■ Exercise: Each line with the word "round" must appear in the answer, copied from the records.

= = = = =

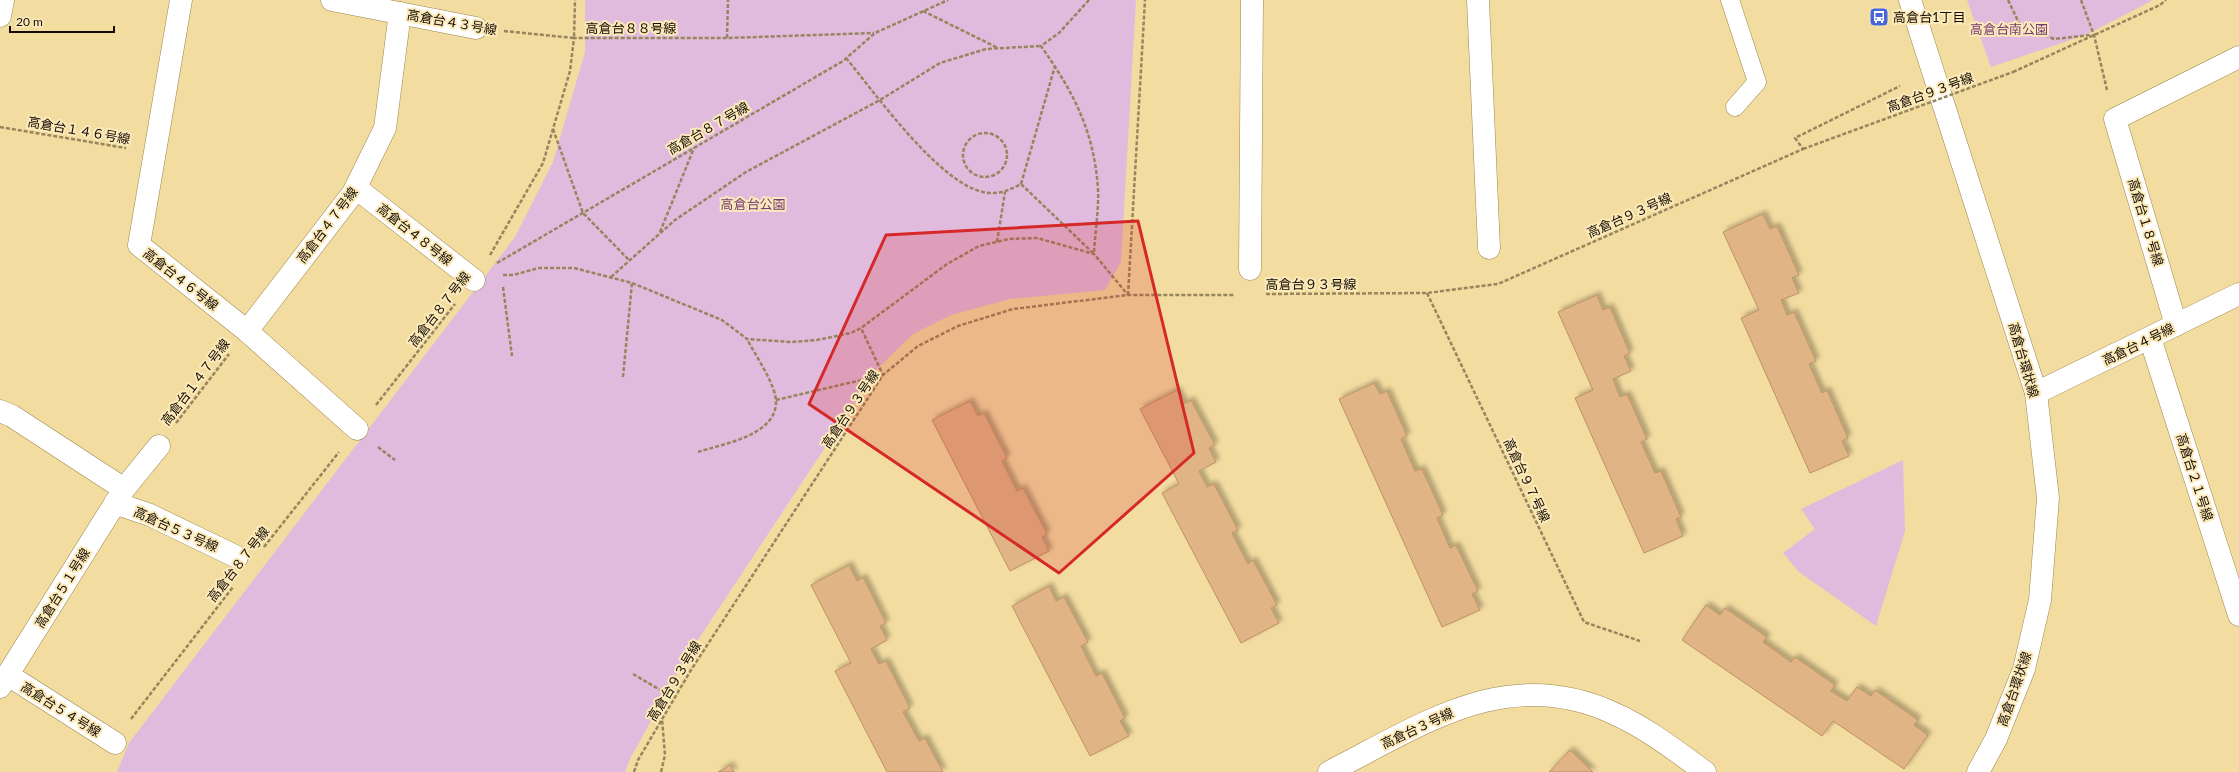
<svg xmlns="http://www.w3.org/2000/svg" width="2239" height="772" viewBox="0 0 2239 772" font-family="Lato,'Noto Sans JP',sans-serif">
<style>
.green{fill:#e0bbdd}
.building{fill:#e0b484;stroke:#bc9263;filter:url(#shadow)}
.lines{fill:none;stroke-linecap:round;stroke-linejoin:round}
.lane-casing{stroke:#9c864d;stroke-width:19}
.street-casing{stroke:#9c864d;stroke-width:23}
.secondary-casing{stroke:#9c864d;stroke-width:23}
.path{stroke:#96855d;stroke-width:2.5;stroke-dasharray:4 2;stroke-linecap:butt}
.lane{stroke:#fff;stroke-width:18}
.street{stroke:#fff;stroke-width:22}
.secondary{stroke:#fff;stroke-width:22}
.path-bridge{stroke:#96855d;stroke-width:2.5;stroke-dasharray:4 2;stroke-linecap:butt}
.marked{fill:#d62828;fill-opacity:0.2;stroke:#d62828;stroke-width:3;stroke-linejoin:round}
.labels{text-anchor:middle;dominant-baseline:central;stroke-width:4;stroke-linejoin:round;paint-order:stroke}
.poi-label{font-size:13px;fill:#130b00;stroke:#fceaba;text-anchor:start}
.street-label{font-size:13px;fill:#130b00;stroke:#fceaba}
.park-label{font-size:13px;fill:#743a71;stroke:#fceaba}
</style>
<defs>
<filter id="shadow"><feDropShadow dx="3.5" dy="-3.5" stdDeviation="2" flood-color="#0004"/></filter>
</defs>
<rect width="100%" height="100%" fill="#f3dca0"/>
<g class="green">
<polygon points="585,0 1136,0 1121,262 1105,290 1010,299 951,315 913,334 877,369 684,661 631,757 625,772 117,772 129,743 515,237 553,162 585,52"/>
<polygon points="1967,0 2153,0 2088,34 1991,67"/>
<polygon points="1903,460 1905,531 1876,626 1799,572 1783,553 1815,529 1801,509"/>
</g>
<g class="building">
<polygon points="1763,214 1770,229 1777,226 1799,275 1792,278 1799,293 1781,300 1787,315 1794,312 1816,361 1809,364 1822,393 1827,390 1848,438 1842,441 1849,456 1810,473 1741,318 1759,310 1723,232"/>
<polygon points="1597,295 1603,310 1610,307 1630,353 1624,356 1631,371 1613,379 1620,397 1627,394 1647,439 1641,442 1655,473 1661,471 1681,517 1676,519 1683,536 1644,553 1575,398 1593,390 1558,312"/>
<polygon points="1374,383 1380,394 1387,391 1407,436 1401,439 1415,471 1422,469 1443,515 1437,518 1450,548 1456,545 1478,591 1472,594 1480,610 1442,627 1339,399"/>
<polygon points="1177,390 1184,404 1191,400 1215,445 1209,448 1216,462 1199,471 1207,487 1214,484 1238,530 1232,533 1248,564 1253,560 1277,605 1271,608 1279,623 1241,643 1162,493 1179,484 1140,409"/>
<polygon points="970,401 978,416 984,413 1007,458 1002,461 1017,491 1023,488 1047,534 1042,537 1049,551 1010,571 932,420"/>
<polygon points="849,565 857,581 863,577 886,623 880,626 887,640 871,649 879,664 886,661 910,708 903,712 919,741 925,738 943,772 887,772 835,671 851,663 811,585"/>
<polygon points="1049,586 1056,601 1064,597 1088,642 1081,646 1096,676 1102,673 1125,718 1120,721 1129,736 1090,756 1012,606"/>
<polygon points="1706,605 1720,615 1725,608 1767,637 1763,642 1791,662 1795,657 1835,685 1831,691 1847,701 1857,687 1871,696 1875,690 1918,720 1914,725 1928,735 1904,769 1833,721 1822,736 1682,640"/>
<polygon points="1570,750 1593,772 1549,772"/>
<polygon points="730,765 734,772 718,772"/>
</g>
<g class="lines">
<g class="lane-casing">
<polyline id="lane" points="1730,0 1757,82 1735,107"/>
</g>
<g class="street-casing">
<g id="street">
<polyline points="181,0 139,245 247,331 357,429"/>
<polyline points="332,0 476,28"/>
<polyline points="1478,0 1489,248"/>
<polyline points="0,16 3,0"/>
<polyline points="356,188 474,280"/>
<polyline points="1250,269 1252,0"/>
<polyline points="2176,325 2115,119 2239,57"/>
<polyline points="247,331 353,193 385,128 400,13"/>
<polyline points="2150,338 2239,615"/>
<polyline points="2036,393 2239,294"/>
<polyline points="0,411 12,416 124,489 0,687"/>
<polyline points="124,489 159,446"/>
<polyline points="115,503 150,515 237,557"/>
<polyline points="8,675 115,743"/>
</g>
</g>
<g class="secondary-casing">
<g id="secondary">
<polyline points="1910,0 2036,393 2048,498 2040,600 2024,669 1996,739 1978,772"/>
<path d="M1329 772C1422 725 1506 664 1613 713 1647 728 1676 751 1705 772"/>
</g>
</g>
<g class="path">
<path d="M1089 0 1059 33 1041 46C1074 93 1094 131 1098 189 1099 210 1095 232 1094 253"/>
<polyline points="2008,0 2019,23 2054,39 2091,35"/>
<polyline points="2081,0 2094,35 2107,90"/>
<polyline points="923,11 998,48"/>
<polyline points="504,31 574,38 575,0"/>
<polyline points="727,38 728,0"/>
<path d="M846 58C875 93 939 183 983 192 997 195 1008 191 1021 184L1093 253"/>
<polyline points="2013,72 2160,5 2166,0"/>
<polyline points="0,127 126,148"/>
<polyline points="553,129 583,213 629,260"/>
<circle cx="985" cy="155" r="22"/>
<polyline points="1021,184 1055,66"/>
<polyline points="660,232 694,148"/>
<polyline points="997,242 1005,192"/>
<polyline points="490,255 543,163 570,71 574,38 727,38 874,33"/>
<polyline points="497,263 843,61 875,33 948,0"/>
<polyline points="503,275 513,275 539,268 574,268 632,283 722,320 747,339 791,342 817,340 851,333 861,328 947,264 979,246 1009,239 1037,238 1094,254 1128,295"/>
<polyline points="611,277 675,220 746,172 880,100 940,63 986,49 1041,46"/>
<polyline points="503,287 512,356"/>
<polyline points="1427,293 1584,622 1640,641"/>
<polyline points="1266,294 1427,293 1498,284 1803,149 1795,138 1900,86"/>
<polyline points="1128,295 1145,0"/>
<polyline points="623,377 632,283"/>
<polyline points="776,400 883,375 861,328"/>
<polyline points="376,405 455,304"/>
<polyline points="176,423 229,354"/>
<polyline points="378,447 395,460"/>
<path d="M698 452C722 444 775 436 776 403 777 386 755 355 747 339"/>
<polyline points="264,547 339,452"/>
<polyline points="633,674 674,698"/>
<polyline points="131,719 233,587"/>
<polyline points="634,772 638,760 691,670 883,375 918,346 958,326 1013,309 1128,295 1235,295"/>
<polyline points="661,772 665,755 662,719"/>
</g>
<use href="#lane" class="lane"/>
<use href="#street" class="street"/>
<use href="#secondary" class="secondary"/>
<polyline class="path-bridge" points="1803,149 2013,72"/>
</g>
<path class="marked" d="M1138 221 1194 453 1059 573 809 404 886 235Z"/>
<defs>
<g id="bus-square" transform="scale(1)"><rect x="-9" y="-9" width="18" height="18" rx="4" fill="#4965d9" stroke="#fceaba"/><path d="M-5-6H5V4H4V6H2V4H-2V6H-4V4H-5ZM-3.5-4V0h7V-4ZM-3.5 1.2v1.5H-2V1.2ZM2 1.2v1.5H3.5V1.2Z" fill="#fff"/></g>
</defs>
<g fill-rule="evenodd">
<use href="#bus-square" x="1879" y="17"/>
</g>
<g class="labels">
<g class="poi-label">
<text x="1893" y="17">高倉台1丁目</text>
</g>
<g class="street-label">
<text transform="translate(452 22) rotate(10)">高倉台４３号線</text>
<text x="631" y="28">高倉台８８号線</text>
<text transform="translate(1930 92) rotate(-20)">高倉台９３号線</text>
<text transform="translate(708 128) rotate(-30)">高倉台８７号線</text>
<text transform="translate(79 130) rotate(10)">高倉台１４６号線</text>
<text transform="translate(1629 215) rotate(-24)">高倉台９３号線</text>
<text transform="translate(2146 222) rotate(73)">高倉台１８号線</text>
<text transform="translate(327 225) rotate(-53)">高倉台４７号線</text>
<text transform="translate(415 234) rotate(38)">高倉台４８号線</text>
<text transform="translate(181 279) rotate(38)">高倉台４６号線</text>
<text x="1311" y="284">高倉台９３号線</text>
<text transform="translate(439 309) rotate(-52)">高倉台８７号線</text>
<text transform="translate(2138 344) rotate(-26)">高倉台４号線</text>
<text transform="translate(2024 360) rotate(74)">高倉台環状線</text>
<text transform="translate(195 382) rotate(-53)">高倉台１４７号線</text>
<text transform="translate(850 409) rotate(-56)">高倉台９３号線</text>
<text transform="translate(2195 477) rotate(72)">高倉台２１号線</text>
<text transform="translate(1527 480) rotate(65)">高倉台９７号線</text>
<text transform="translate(176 529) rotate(24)">高倉台５３号線</text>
<text transform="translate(238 564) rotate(-52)">高倉台８７号線</text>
<text transform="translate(62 588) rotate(-58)">高倉台５１号線</text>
<text transform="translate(674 681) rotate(-59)">高倉台９３号線</text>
<text transform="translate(2014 689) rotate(-71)">高倉台環状線</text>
<text transform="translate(61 709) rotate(32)">高倉台５４号線</text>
<text transform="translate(1417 728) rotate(-25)">高倉台３号線</text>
</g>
<g class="park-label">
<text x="2009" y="29">高倉台南公園</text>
<text x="753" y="204">高倉台公園</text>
</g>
</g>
<path d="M10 26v6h104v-6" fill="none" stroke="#130b00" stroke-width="2"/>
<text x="16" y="26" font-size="12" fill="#130b00" stroke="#fceaba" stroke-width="3" paint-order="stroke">20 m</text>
</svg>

= = = = =

■ Answer box:
.lines{fill:none;stroke-linecap:round;stroke-linejoin:round}
.marked{fill:#d62828;fill-opacity:0.2;stroke:#d62828;stroke-width:3;stroke-linejoin:round}
.labels{text-anchor:middle;dominant-baseline:central;stroke-width:4;stroke-linejoin:round;paint-order:stroke}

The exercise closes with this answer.